Required tasks
a) In the passage below on the projection optical system, which lens is located immediately after the spatial light modulator 220?
b) Carry on the passage below about the projection optical system, picking up after its final sentence and keeping to its technical style.

Passage provided Block Start

The projection optical system 230, according to an exemplary embodiment, includes the RITR prism 219, a cross-process optical subsystem, a process-direction optical subsystem and an exit window 241. As indicated by the ray traces in FIGS. 3 and 4, the optical subsystems are disposed in the optical path between the spatial light modulator 220 and scan line SL. FIG. 4 is a top view indicating that the elements of the cross-process optical subsystem (described in greater detail below) acts on the modulated light passed by the SLM 220 to form concentrated light portions on scan line SL parallel to the x-axis. FIG. 3 is a side view that indicates how the subsystems act on modulated light and generate concentrated light portions on scan line SL in a direction perpendicular to the y-axis.

The cross-process optical subsystem is a system of at least two optical elements. The cross-process optical system magnifies light in the cross-process (scan) direction (i.e. along the x-axis). This allows the intensity of the light (e.g. laser) power to be concentrated on the SL located at the output of a single-pass imaging system. The multi-lens subsystem may include cylindrical or acylindrical lenses that are arranged to project and magnify modulated light portions (imaging data) passed by spatial light modulator 220 and through the exit window 241 that ultimately impinges an image to an imaging surface (e.g., a cylinder) in the cross-process-direction. In some embodiments and as shown in FIGS. 3 and 4, the cross-process optical subsystem includes a collimating optical lens 235 (L1) and projection lenses 236 (L2), 237 (L3), and 239 (L5). The collimating optical lens 235 is located immediately after the spatial light modulator 220 and is arranged to collimate the light beam portions that are slightly diverging off of the surface of the spatial light modulator 220. The lenses of the cross-process optical system are formed in accordance with known techniques. The process-direction optical subsystem includes at least one optical element that focuses light in the y-direction. In some embodiments, the process-direction optical subsystem may include cylindrical and/or acylindrical lenses. This subsystem allows the intensity of the light (e.g., laser) power to be concentrated on scan line SL located at the output of LIM system 200. That is, it concentrates the projected imaging data down to a narrow high-resolution line image on scan line SL. In some embodiments, the cross-process-direction optical system includes projection lenses 238 (L4) and 240 (L6).

Passage provided Block End
Source material Block Start

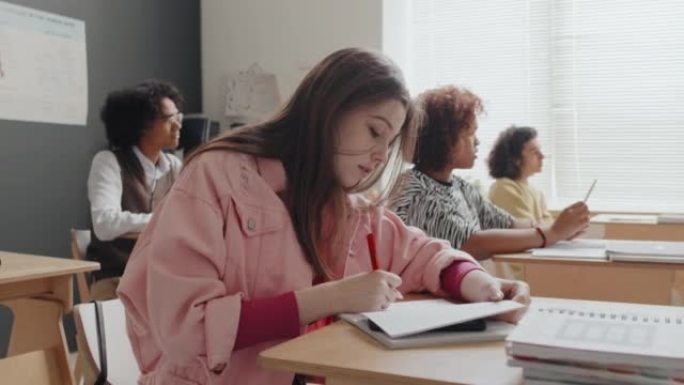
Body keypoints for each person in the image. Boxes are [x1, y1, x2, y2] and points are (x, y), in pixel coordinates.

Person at [117, 48, 530, 385]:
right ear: (329, 109)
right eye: (373, 131)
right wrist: (329, 298)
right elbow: (185, 329)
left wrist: (477, 281)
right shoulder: (216, 176)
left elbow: (417, 251)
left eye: (389, 144)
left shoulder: (342, 201)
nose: (378, 156)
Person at [389, 85, 589, 261]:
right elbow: (472, 244)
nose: (477, 141)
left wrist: (562, 228)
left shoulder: (460, 186)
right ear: (442, 139)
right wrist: (552, 232)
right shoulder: (414, 189)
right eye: (470, 133)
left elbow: (507, 223)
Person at [86, 80, 183, 300]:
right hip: (116, 280)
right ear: (142, 125)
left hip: (161, 278)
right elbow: (104, 224)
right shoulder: (108, 162)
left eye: (179, 117)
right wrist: (164, 222)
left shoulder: (175, 167)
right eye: (169, 119)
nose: (178, 125)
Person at [487, 125, 553, 224]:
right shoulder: (503, 188)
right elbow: (530, 231)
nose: (542, 156)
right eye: (534, 152)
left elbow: (550, 227)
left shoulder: (536, 192)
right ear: (515, 159)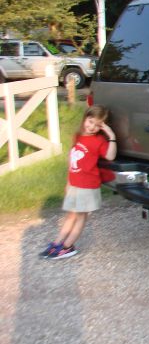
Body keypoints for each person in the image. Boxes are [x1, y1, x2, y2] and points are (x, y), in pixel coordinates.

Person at [40, 105, 117, 259]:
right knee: (70, 215)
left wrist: (111, 135)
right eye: (90, 122)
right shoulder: (78, 136)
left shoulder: (99, 140)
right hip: (75, 183)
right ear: (85, 118)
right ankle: (57, 243)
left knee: (81, 216)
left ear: (102, 126)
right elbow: (72, 159)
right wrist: (68, 182)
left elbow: (110, 156)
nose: (92, 127)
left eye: (97, 125)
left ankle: (68, 247)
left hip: (87, 185)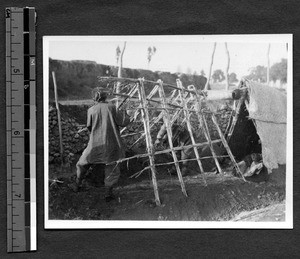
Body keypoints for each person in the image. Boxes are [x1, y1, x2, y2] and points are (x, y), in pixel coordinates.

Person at [70, 88, 131, 202]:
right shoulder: (112, 107)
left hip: (95, 143)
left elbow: (89, 127)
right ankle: (108, 193)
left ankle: (77, 185)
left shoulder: (91, 110)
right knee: (111, 166)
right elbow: (124, 122)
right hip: (112, 143)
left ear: (94, 98)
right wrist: (127, 114)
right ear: (105, 97)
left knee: (83, 162)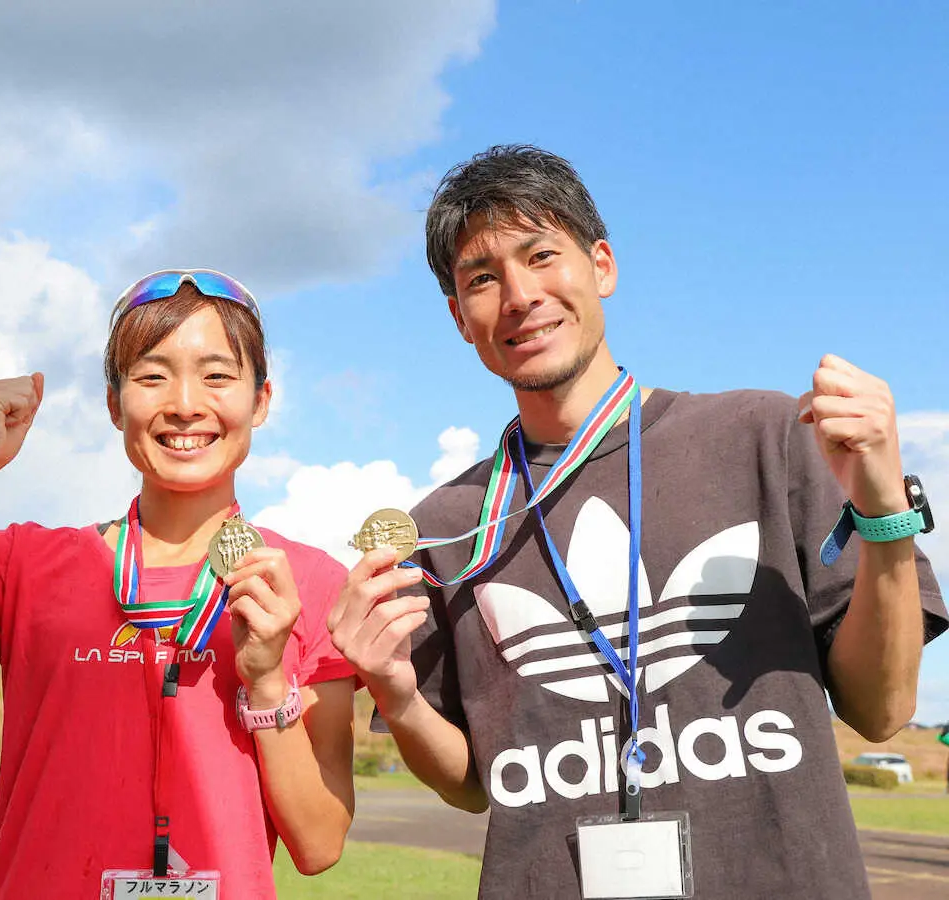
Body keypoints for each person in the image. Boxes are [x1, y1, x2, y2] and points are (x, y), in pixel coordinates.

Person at [329, 145, 946, 898]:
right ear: (461, 318)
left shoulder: (763, 437)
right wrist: (394, 692)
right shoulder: (447, 528)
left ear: (603, 265)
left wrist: (883, 515)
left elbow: (884, 710)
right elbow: (470, 784)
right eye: (482, 279)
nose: (520, 295)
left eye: (541, 254)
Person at [0, 270, 356, 898]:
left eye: (217, 376)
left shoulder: (309, 585)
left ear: (261, 400)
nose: (186, 402)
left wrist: (267, 681)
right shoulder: (21, 565)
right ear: (114, 405)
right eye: (152, 375)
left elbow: (320, 845)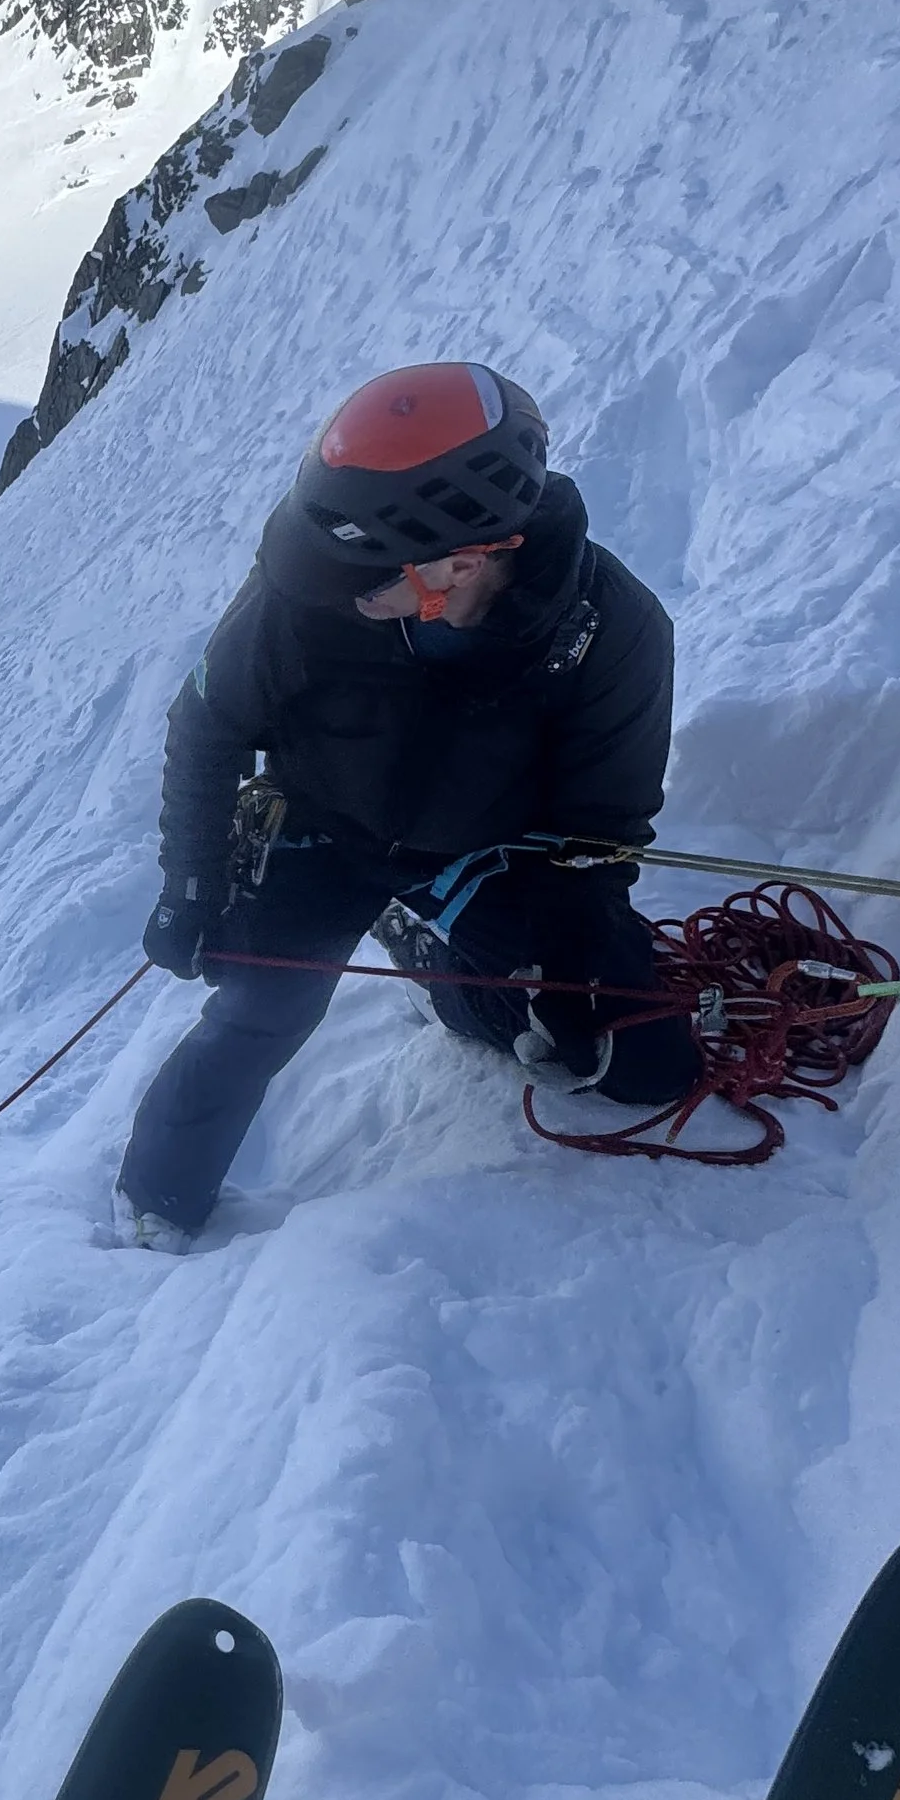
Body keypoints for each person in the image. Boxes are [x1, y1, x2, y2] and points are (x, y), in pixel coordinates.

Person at [116, 362, 703, 1246]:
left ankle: (438, 970)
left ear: (461, 563)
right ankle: (154, 1198)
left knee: (643, 1063)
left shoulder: (613, 634)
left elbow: (600, 836)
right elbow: (207, 725)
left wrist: (571, 975)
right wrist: (190, 883)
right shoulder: (316, 579)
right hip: (324, 825)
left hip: (491, 852)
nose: (340, 592)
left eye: (367, 580)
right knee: (261, 1008)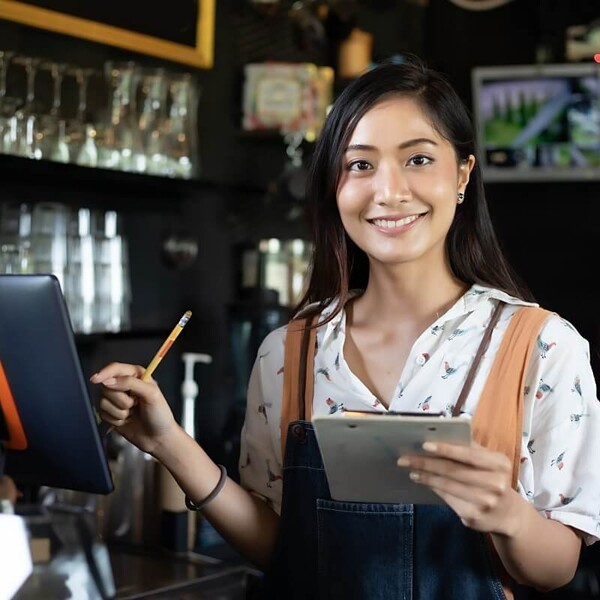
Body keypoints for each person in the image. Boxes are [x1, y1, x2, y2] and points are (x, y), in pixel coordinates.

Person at [92, 57, 600, 599]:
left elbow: (556, 567)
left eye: (419, 159)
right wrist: (168, 443)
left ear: (462, 175)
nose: (388, 191)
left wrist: (509, 515)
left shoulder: (541, 346)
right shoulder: (288, 351)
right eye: (360, 165)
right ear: (335, 186)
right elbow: (278, 547)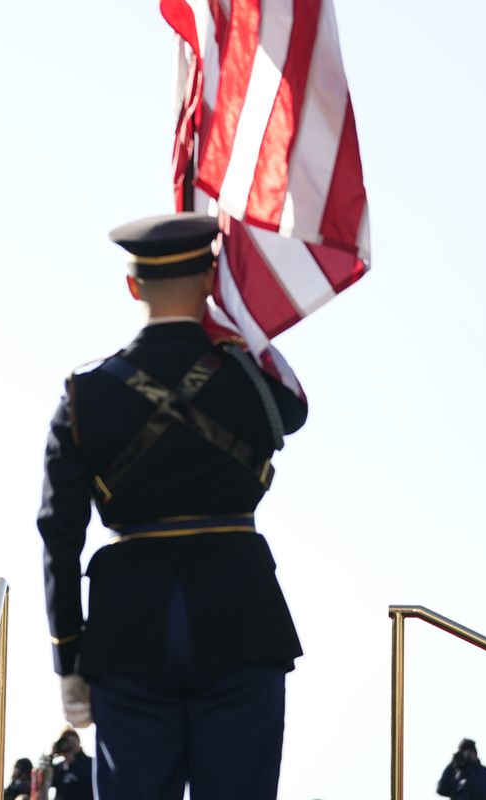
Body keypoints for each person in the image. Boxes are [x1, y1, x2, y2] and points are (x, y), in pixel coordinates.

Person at [36, 213, 307, 800]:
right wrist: (242, 329)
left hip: (129, 628)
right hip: (241, 616)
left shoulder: (86, 395)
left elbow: (59, 532)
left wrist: (69, 655)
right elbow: (295, 412)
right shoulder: (250, 378)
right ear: (214, 281)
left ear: (132, 287)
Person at [49, 729, 92, 800]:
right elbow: (47, 783)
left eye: (71, 741)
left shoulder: (91, 763)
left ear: (78, 741)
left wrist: (73, 762)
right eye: (65, 742)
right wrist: (51, 757)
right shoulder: (60, 767)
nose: (68, 745)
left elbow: (90, 783)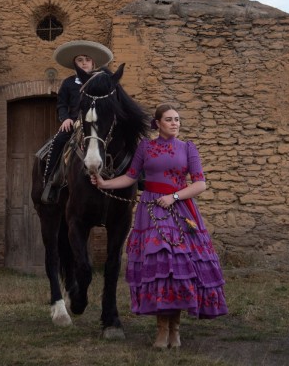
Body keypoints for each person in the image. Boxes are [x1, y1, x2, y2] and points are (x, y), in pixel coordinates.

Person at [90, 103, 228, 349]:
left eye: (177, 119)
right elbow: (131, 177)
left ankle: (175, 330)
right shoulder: (145, 147)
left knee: (178, 270)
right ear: (158, 123)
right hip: (152, 211)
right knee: (161, 268)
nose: (175, 123)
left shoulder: (188, 148)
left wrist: (174, 197)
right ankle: (162, 330)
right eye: (169, 119)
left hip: (180, 210)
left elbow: (200, 184)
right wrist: (104, 183)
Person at [40, 40, 114, 203]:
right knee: (58, 141)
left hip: (97, 121)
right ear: (75, 64)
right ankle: (50, 181)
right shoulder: (68, 83)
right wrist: (65, 118)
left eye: (87, 60)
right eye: (80, 60)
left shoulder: (101, 81)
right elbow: (62, 104)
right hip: (74, 122)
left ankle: (136, 177)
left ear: (93, 63)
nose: (84, 63)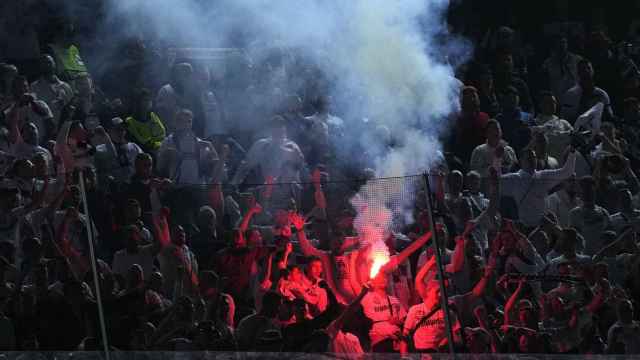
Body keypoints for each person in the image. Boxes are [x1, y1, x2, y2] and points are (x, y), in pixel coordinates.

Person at [500, 146, 577, 228]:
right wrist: (497, 159)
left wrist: (572, 152)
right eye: (529, 158)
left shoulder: (543, 176)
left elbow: (566, 172)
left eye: (534, 157)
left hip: (543, 226)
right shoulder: (514, 179)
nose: (532, 160)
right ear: (521, 161)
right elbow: (495, 182)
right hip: (524, 227)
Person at [157, 108, 219, 185]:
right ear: (175, 123)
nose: (186, 124)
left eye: (189, 121)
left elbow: (213, 168)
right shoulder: (168, 142)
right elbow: (159, 167)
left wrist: (211, 147)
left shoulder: (200, 143)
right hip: (176, 187)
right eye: (181, 121)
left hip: (197, 187)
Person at [360, 271, 407, 353]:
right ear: (372, 282)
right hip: (380, 342)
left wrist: (398, 321)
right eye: (378, 277)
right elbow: (355, 284)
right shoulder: (367, 298)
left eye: (384, 277)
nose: (383, 279)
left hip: (396, 342)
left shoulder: (394, 300)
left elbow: (406, 322)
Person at [2, 76, 54, 143]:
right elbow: (6, 126)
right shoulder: (10, 108)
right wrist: (18, 103)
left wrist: (32, 102)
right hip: (18, 148)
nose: (22, 89)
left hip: (39, 146)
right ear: (13, 90)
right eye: (18, 87)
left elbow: (50, 124)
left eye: (24, 86)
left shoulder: (41, 104)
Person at [569, 176, 611, 256]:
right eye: (584, 189)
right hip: (584, 259)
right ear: (580, 192)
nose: (587, 193)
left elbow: (610, 237)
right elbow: (573, 239)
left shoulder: (604, 212)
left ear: (595, 190)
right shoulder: (574, 214)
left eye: (589, 189)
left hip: (601, 259)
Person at [94, 118, 143, 185]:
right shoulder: (101, 149)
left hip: (134, 185)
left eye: (123, 129)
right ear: (109, 131)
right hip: (114, 188)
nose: (121, 132)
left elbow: (144, 164)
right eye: (117, 129)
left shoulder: (134, 147)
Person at [469, 119, 517, 186]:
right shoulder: (479, 151)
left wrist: (507, 168)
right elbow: (474, 171)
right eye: (492, 130)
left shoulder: (509, 150)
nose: (495, 132)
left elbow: (515, 167)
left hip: (507, 185)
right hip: (486, 185)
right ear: (486, 133)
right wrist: (490, 170)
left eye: (497, 129)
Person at [30, 54, 74, 123]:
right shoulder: (34, 87)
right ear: (40, 66)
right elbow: (34, 109)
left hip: (63, 130)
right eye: (43, 63)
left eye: (49, 62)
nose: (47, 65)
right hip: (43, 129)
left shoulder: (65, 86)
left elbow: (72, 107)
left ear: (54, 64)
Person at [532, 91, 574, 160]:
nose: (552, 105)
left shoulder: (564, 122)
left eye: (554, 102)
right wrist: (566, 136)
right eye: (548, 102)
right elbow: (548, 139)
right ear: (540, 105)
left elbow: (574, 136)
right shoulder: (535, 123)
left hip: (566, 158)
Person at [124, 88, 166, 154]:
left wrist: (157, 144)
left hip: (159, 150)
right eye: (145, 100)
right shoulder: (130, 121)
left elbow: (162, 134)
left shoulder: (153, 116)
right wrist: (154, 144)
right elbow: (142, 141)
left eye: (149, 100)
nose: (148, 102)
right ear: (138, 102)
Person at [155, 63, 194, 134]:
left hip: (186, 134)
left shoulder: (189, 93)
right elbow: (160, 116)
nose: (188, 78)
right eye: (185, 74)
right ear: (177, 75)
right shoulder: (166, 90)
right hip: (170, 134)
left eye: (189, 75)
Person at [496, 85, 534, 153]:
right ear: (504, 99)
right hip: (507, 154)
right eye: (509, 98)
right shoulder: (499, 119)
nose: (512, 100)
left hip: (526, 154)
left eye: (514, 97)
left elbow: (534, 137)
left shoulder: (527, 117)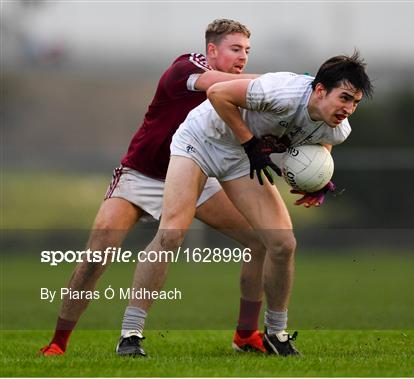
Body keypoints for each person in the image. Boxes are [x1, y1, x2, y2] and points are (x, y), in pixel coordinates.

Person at [40, 19, 269, 357]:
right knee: (96, 257)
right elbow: (219, 85)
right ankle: (58, 344)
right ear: (212, 50)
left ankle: (246, 335)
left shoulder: (237, 89)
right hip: (141, 176)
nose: (243, 57)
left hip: (194, 175)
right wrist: (283, 82)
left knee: (262, 239)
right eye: (235, 49)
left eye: (247, 51)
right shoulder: (186, 69)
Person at [124, 52, 373, 356]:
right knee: (172, 234)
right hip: (199, 142)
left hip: (242, 159)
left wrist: (318, 180)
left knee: (282, 243)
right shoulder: (281, 91)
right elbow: (217, 93)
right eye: (344, 98)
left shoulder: (337, 128)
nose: (348, 109)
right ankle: (130, 334)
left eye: (355, 102)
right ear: (320, 90)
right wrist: (249, 143)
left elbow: (321, 145)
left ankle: (276, 333)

Source material Block End

Your responses
a) The collimating optical lens 235 (L1).

b)
The exit window 241 of the projection optical system 230 is used to isolate and protect the rest of the optical elements from the external environment. In some embodiments, the exit window 241 is an elongated (in the cross-process direction) piece of flat glass. In other embodiments, the exit window may include an elongated (in the cross-process direction) lens.

In some embodiments, the system includes a pair of projection mirrors 234A (M1) and 234B (M2). The pair of projection mirrors 234A and 234B direct/tilt the beams toward a plane level with the desired scan line SL. This may include a set of mirrors that shift the light beams along the y-axis.

The details of FIGS. 3 and 4 are intended to illustrate a single IBP of an LIM system 200 that incorporates concepts of the present application. However, it is to be understood that such concepts may also be used in multiple-beam systems of other designs. Further, while the present concepts may be applied to systems with as few as one, presently, multiple IBP LIM systems have been developed which include 2 to 30 IBPs, and the present concepts are applicable to these systems. In some embodiments, the LIM includes 15 IBPs.

FIG. 5 illustrates an exemplary digital offset printing system LIM 400 including more than one IBPs. Three IMPs 401, 402, and 403 are shown. It is to be appreciated that each IBP is associated with its own light source 411, 412, 413 each generating beam along paths 401, 402, and 403, respectively. Each IBP 401, 402, and 403 may be similar to the single IBP described in FIGS. 3 and 4, that is, each IBP may include a light source, an illumination optical system, a SLM, projection optical system, and exit window.

In some embodiments, the digital offset printing system may include shared optical elements. That is, rather than each IBP having its own set of optical elements as is shown with respect to FIGS. 3 and 4, some optical elements may span the entire x-direction of the combined beams 411, 412, and 413 such that all beam paths pass through the same process-direction optical elements. In some embodiments, the IBP's may share a single exit window 441. In some embodiments, the IBP's 401, 402, and 403 may share a common component of the cross-process-direction optical system, for example and without limitation, the IBP's 401, 402, and 403 may share projection lens 440. The LIM may include 3 to 30 IBPs including 15 IBPs.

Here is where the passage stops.